Cierto que bajo estas condiciones decirle a la gente que si quiere mejora ambiental debe pagar por ello, incluso con impuestos regresivos -lo de la tenencia, todos sabemos, fue lo que jurídicamente se conoce por alcabala, un pago injusto por usar lo que en principio ya había cubierto su impuesto-, pues es lógico que no se vea como el mejor de los caminos. Pero no hay que entramparse con ello, ni mucho menos caer en posiciones un tanto a modo como la del Gobernador del estado que, sin más, descarta no solo la “tenencia verde” sino todo aquello que afecte su propio plan, que no es sino el de las verificaciones que bien sabemos -y si no pregunten a cualquier ciudadano en México-, son el mejor negocio del mundo, pero aplicadas solamente así por sí mismas, para nada son la solución.
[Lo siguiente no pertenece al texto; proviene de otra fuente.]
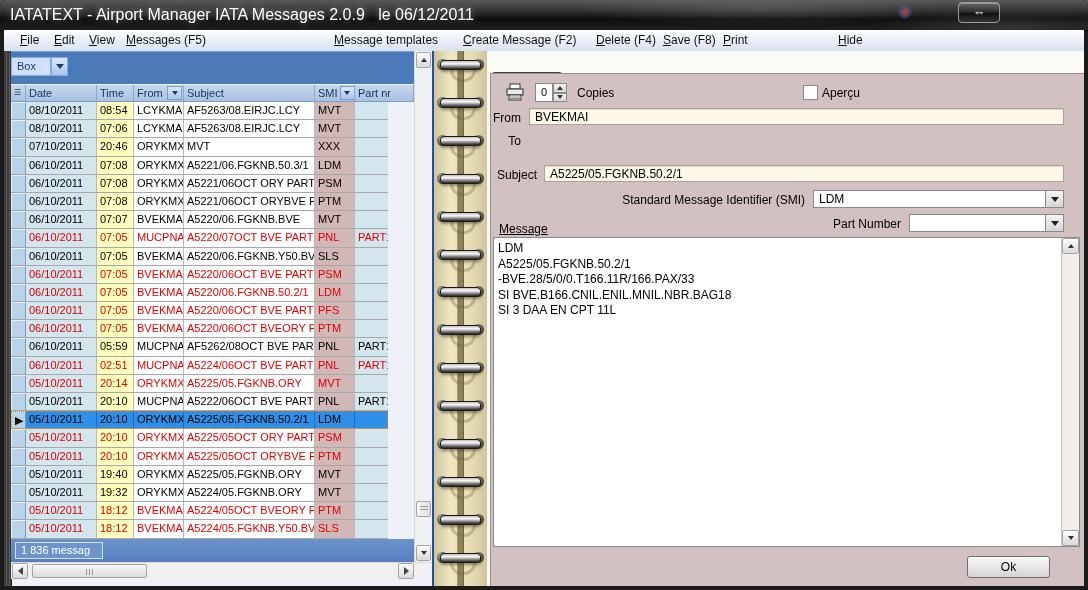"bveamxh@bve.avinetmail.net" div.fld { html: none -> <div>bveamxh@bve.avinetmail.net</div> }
¿Pues que todavía no nos damos cuenta de lo que pasa en la capital del país? ¿vamos a ir hacia otro caos similar solamente porque el Gobernador cree en la propuesta de la Secretaría del Medio Ambiente,  quienes quizá buscan ser un simple  émulo de la titular capitalina Tanya Müller? A lo mejor simplemente el gobierno de la entidad busca salirse por la tangente y “verificar” para castigar, para exaccionar, para obtener recursos sí pero que, como todo aquí, no va a parar siempre a los mejores destinos ni a las mejores manos.

Hay que recordar, no perder de vista que lo que se pretende es encontrar una solución i-n-t-e-g-r-a-l. Procurar que el ciudadano se decida por otros medios de transporte por su conveniencia y conciencia, no por “desmotivar” el uso del automóvil que, por ahora, ante un sistema de transportación masiva decadente y pésimo, es su única alternativa. En México la población está pagando muy caro la falta de planeación, la carencia de proyectos y de acciones reales, fincadas en rígidos principios técnicos y congruentes. Cierto que habrá que buscar recursos y que de alguna manera la población tendrá que aportar su parte y que está tendrá que ser justa y equitativa (no otra tenencia, por favor), podría ser a través de un impuesto a la gasolina -¿otro? Pero ahora estatal-, el cobro a los cajones de estacionamiento -pero no a un privado-, el peaje a zonas restringidas como los centros urbanos y zonas turísticas pero, por lo que se ve, no hay quien dé pie con bola en el asunto ni cómo solucionarlo.

Hay que voltear a ver qué tanto contamina la industria y otras fuentes de desechos, hay que resolver el problema del periférico con el macro-libramiento, hay que implementar horarios restringidos  para el paso de camiones de carga y suministros de víveres e insumos, hay que implementar el transporte escolar obligatorio, hay que empezar por cumplir la ley, hay que hacer demasiado sin duda, y es ahí donde habrá que empeñar todo esfuerzo. De inventos y ocurrencias ya estamos hartos. El problema ambiental ya está aquí y es urgente. No es tema político, es una cuestión vital y de supervivencia. Ojalá y así lo entiendan todos los actores responsables, digo, por decirles de algún modo.